Supplied text:
....

I guess it should be new () => Router (instead of :), shouldn't it?
Unfortunately it doesn't work when new must accept parameters, new(...args: any[]).
1

Your intention is to say that .route property of IModule is any class (a.k.a constructor, a.k.a new-able function) that returns an instance derived from Router, while the following definition:

interface IModule {
    route: typeof Router
}

… basically says that .route is the Router class itself (this is not exactly true but it is fine for our intents and purposes). Since Router class is abstract, and abstract classes cannot be instantiated, you get an error:

new module.route()
// Error: Cannot create an instance of an abstract class

You need to fix the definition from "the Router constructor itself" to "any class that returns an instance derived from Router". You can do it in two ways.

....

What is needed:
Continue the TypeScript answer about typing the abstract Router constructor, picking up after its final sentence.

Available data:

....

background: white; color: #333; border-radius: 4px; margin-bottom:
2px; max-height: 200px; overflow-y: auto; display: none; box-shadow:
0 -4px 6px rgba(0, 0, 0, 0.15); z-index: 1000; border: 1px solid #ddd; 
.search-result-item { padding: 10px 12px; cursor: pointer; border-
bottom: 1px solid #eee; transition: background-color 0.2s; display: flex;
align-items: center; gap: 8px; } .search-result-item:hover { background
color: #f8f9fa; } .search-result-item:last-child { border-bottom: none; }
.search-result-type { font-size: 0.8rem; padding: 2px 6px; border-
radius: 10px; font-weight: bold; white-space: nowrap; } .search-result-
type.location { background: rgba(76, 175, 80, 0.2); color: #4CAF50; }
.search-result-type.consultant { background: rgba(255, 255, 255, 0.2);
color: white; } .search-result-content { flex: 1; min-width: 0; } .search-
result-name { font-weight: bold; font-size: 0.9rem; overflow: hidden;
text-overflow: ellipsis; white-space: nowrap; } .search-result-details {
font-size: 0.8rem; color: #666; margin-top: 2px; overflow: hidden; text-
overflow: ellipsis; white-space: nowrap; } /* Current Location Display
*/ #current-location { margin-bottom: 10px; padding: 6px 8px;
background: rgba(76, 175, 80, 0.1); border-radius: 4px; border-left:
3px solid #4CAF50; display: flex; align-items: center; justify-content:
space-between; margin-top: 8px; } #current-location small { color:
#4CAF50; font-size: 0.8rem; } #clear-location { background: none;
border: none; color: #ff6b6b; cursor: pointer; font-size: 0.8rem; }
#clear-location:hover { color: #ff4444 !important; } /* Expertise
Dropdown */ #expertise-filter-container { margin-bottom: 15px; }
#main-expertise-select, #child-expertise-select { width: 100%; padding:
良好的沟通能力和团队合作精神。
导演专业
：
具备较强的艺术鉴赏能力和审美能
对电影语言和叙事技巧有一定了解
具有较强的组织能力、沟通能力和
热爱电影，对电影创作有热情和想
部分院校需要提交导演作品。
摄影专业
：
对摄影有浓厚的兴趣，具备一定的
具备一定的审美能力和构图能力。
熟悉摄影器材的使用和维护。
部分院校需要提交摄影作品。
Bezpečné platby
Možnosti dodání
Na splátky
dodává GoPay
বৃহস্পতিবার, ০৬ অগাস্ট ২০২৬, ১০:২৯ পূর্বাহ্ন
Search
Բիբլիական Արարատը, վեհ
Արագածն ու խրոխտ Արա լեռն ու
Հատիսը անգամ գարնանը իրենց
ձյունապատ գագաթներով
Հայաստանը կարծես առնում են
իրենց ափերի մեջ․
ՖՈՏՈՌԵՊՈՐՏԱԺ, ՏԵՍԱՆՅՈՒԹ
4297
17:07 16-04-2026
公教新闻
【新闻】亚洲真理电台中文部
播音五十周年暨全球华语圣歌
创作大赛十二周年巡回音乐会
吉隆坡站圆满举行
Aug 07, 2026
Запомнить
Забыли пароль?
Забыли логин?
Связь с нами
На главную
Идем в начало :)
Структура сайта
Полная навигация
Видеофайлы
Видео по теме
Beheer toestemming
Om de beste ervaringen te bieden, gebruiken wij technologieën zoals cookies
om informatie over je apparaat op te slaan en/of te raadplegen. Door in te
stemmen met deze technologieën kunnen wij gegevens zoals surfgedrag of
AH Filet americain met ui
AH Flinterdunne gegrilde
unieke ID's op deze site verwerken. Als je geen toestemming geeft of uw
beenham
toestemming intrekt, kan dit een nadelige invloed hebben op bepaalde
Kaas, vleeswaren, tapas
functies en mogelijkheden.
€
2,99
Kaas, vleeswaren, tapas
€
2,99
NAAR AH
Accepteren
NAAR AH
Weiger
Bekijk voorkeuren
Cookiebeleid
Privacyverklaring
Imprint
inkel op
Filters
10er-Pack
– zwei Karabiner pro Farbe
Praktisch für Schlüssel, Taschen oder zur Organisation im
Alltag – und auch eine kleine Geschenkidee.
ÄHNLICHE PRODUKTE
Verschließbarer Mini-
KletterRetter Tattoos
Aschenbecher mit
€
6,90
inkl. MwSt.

....

Expected output:
If you do it loosely (similar to setting the type to any or unknown), you get the basic functionality you need, but you can't use methods and properties of the actual constructor you provide there, because you don't give this information to TypeScript:

interface IModule {
    route: new () => Router
}

const module: IModule = {
    route: Module1,
}
 
new module.route()

Try it

Alternatively, you can do it strictly (similar to specifying an exact type of a variable), which would mean creating a type argument, which would mean defining IModule as a generic:

interface IModule<R extends new () => Router> {
    route: R
}

const module: IModule<typeof Module1> = { 
    route: Module1
}

new module.route()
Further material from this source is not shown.